Are Nightshades Contributing To Your Health Problems?

Nightshades vegetables are such a big part of most people’s diets today, but what we need to realize is that they contain compounds that can contribute to some of our health concerns. Nightshades belong to the flowering plant family Solanaceae, which contains over 2000 different species, many of which are inedible and can be highly poisonous. However, many edible plants fall into the nightshade family. The four main nightshades that are frequently consumed are:

  • Red and white potatoes (sweet potatoes and yams are not in the nightshade family)
  • All tomatoes (including tomatillos)
  • All garden peppers (including bell peppers of all colors and all hot chili peppers, dried table pepper, and cayenne)
  • Eggplant

Even though these are edible foods, it is possible that the toxic properties of the nightshade vegetables can contribute to a variety of health concerns, pain, inflammation, and digestive issues, especially leaky gut, a condition in which the lining of the small intestine becomes overly porous.

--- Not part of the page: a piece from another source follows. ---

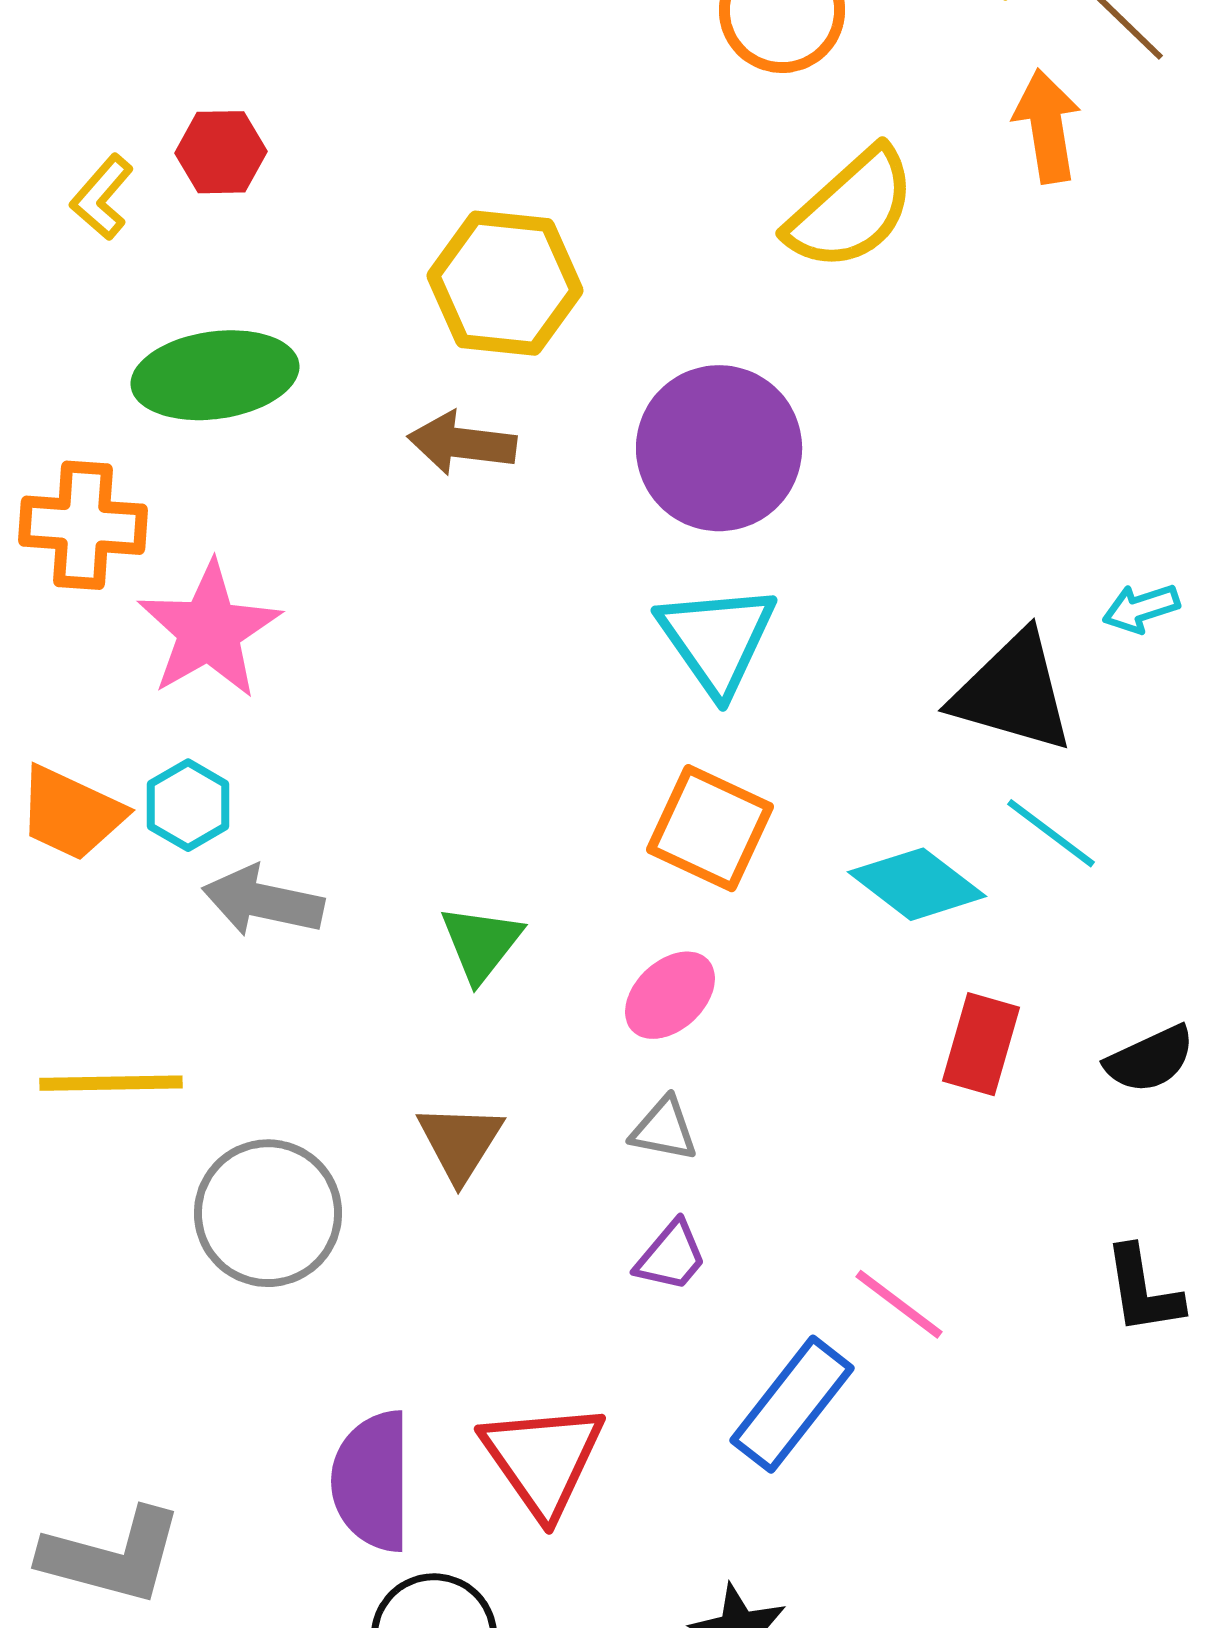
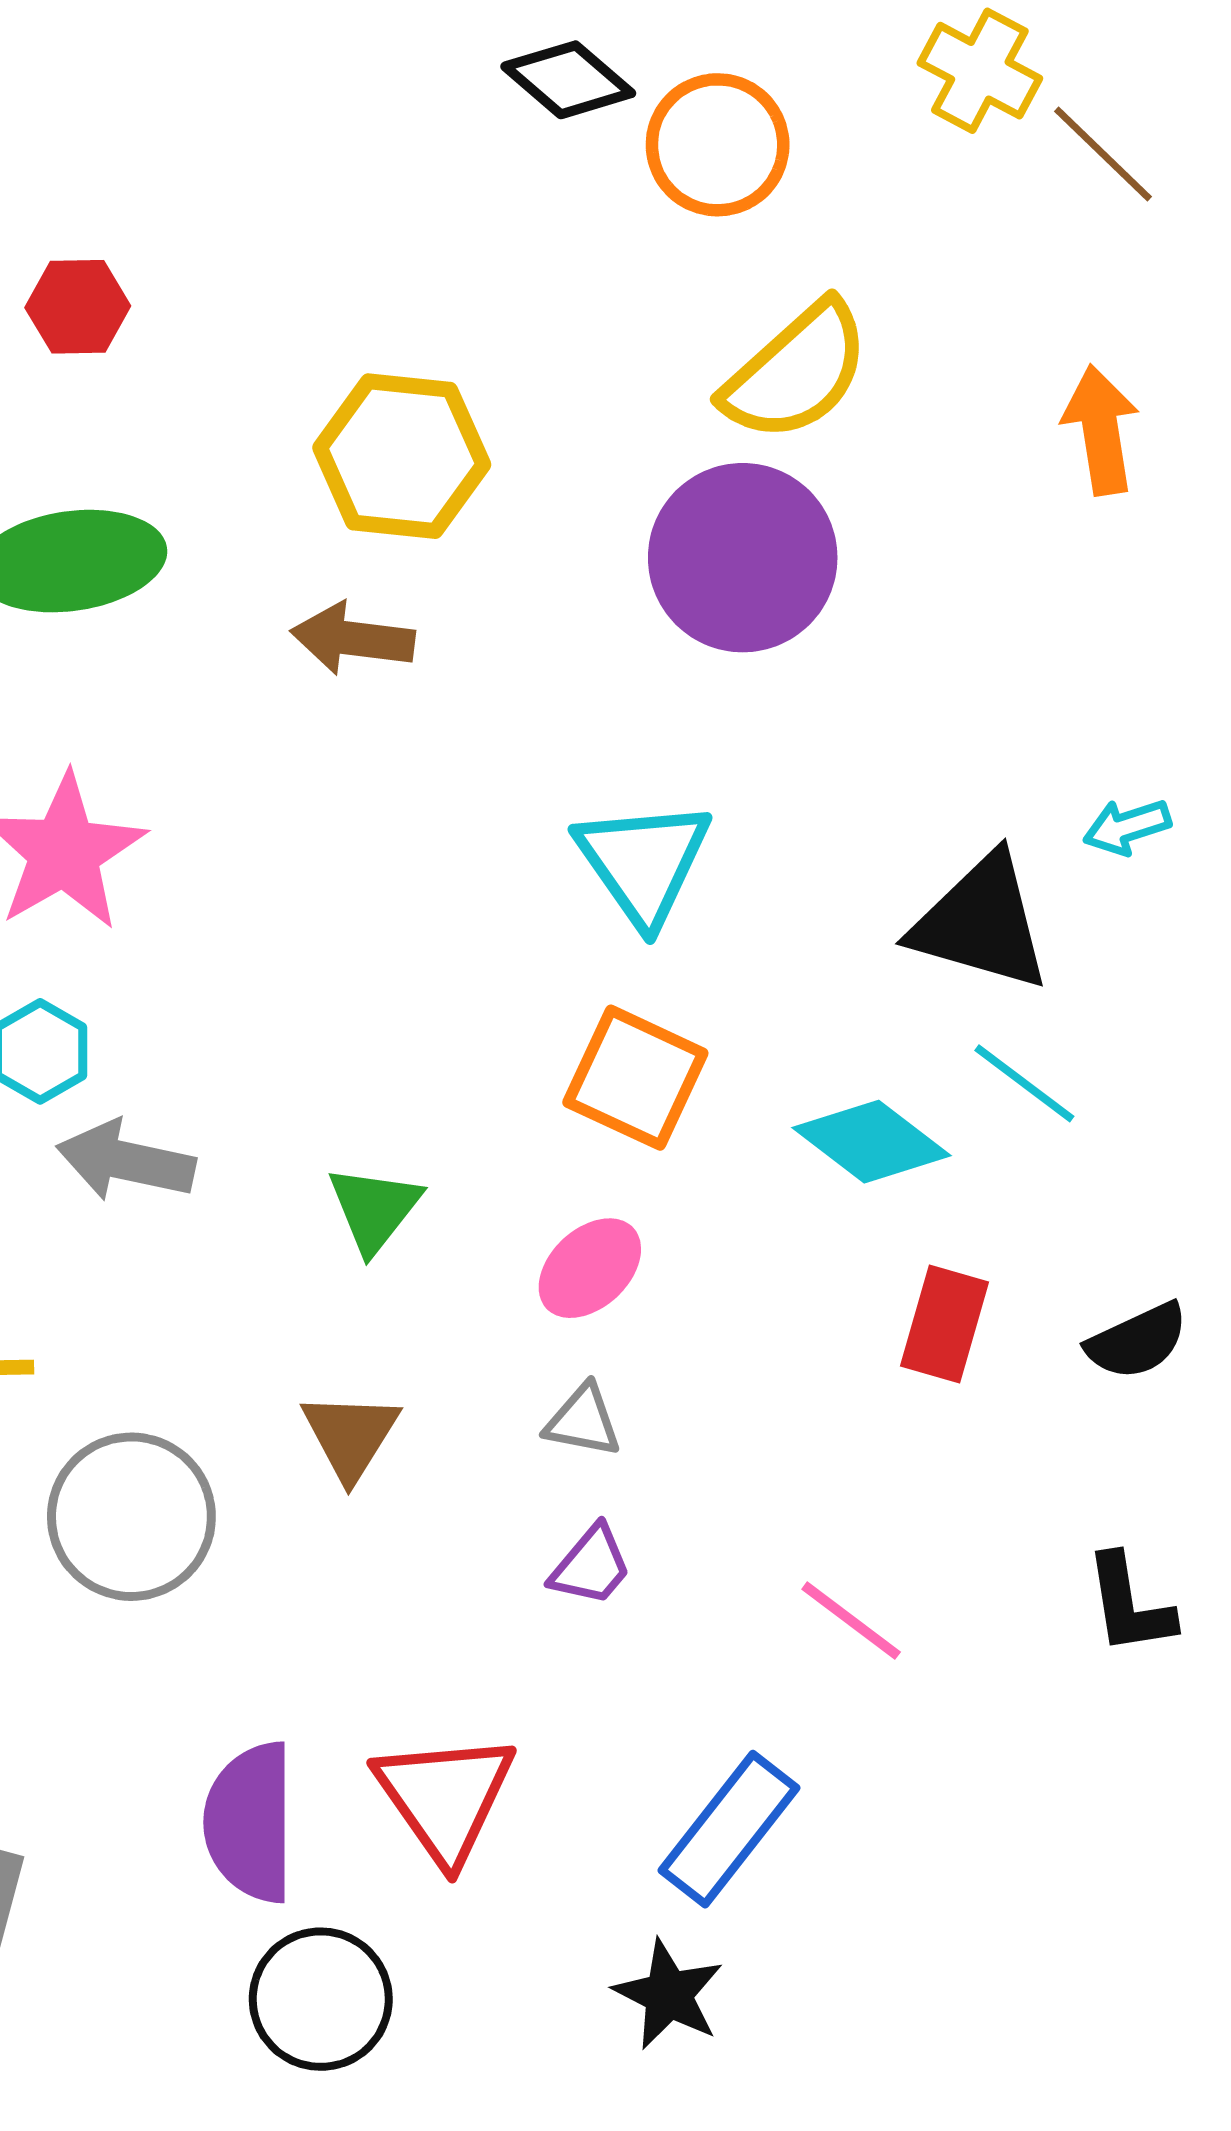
orange arrow: (1047, 126) -> (1101, 430), moved
purple circle: (719, 448) -> (743, 558), moved
blue rectangle: (792, 1404) -> (729, 1829), moved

A leaky gut allows unwanted pathogens into the bloodstream, leading to health issues. Research also suggest that even moderate consumption of nightshades can contribute to a variety of autoimmune diseases, such as arthritis in particular.

What’s The Problem Nightshade?

Nightshades may contain up to four different alkaloid groups: tropane, indole, pyrrolizidine and steroid The first three groups are known for their pharmaceutical or recreational use while the last one, steroid, is the one that is of major concern.

The components of the steroid group act as a cholinesterase inhibitor, which prevents transmission of nerve impulses to muscles. This results in agitation, twitching, tremors and other harmful effects, which is damaging to most people whose nervous systems are already overactive and stressed. One of the enzyme inhibitors in the steroid group is solanine, a very pro-inflammatory substance that irritates the joints, causing arthritic symptoms and can also cause nausea, diarrhea, dizziness and more.

Lectins in nightshades

Nightshades also contain lectins and saponins, which directly affect digestion. Lectins are a class of sugar-binding proteins that have many biological roles, including protecting plants against predators. The lectins present in nightshades resist digestion, are relatively heat-stable, and can aggressively interact with the proteins in your gut.

Tomato lectin is known to enter the bloodstream relatively quickly in humans, while potato lectins have been found to irritate the immune system and produce symptoms of food hypersensitivity in some people. Even after cooking, there are enough lectins remaining to cause further problems if you have leaky gut.

Saponins in nightshades

Saponins are part of the steroid family and interact with the cholesterol molecules that line the gut. Once the saponins bind with these molecules, their detergent-like properties can create holes in the lining of the gut, allowing substances to enter the cells. Dietary saponins are believed to stimulate the immune response to proteins leaking out of the gut.

When antibodies are formed against proteins that look very similar to sequences of other normal proteins in the human body, there is an increased chance of developing an antibody against one’s self. When this happens, the immune system attacks normal healthy proteins/cells in your own body, and this is the development of autoimmunity.

Arguments For The Nightshades

Most people are familiar with the fact that tomatoes are high in vitamins C, lycopene and potatoes are rich in some nutritious foods, containing a lot of vitamin C and carotenes. While this is true and not everyone is affected equally by nightshades but it's always good to consider eliminating your consumption to see if your digestion improves and inflammation is reduced. 

Disclaimer: The information contained herein is not to be construed as medical advice and is not intended to diagnose, treat, or cure any medical condition. These statements made have not been approved by the FDA, nor should they be taken as a substitute for medical advice from a licensed physician.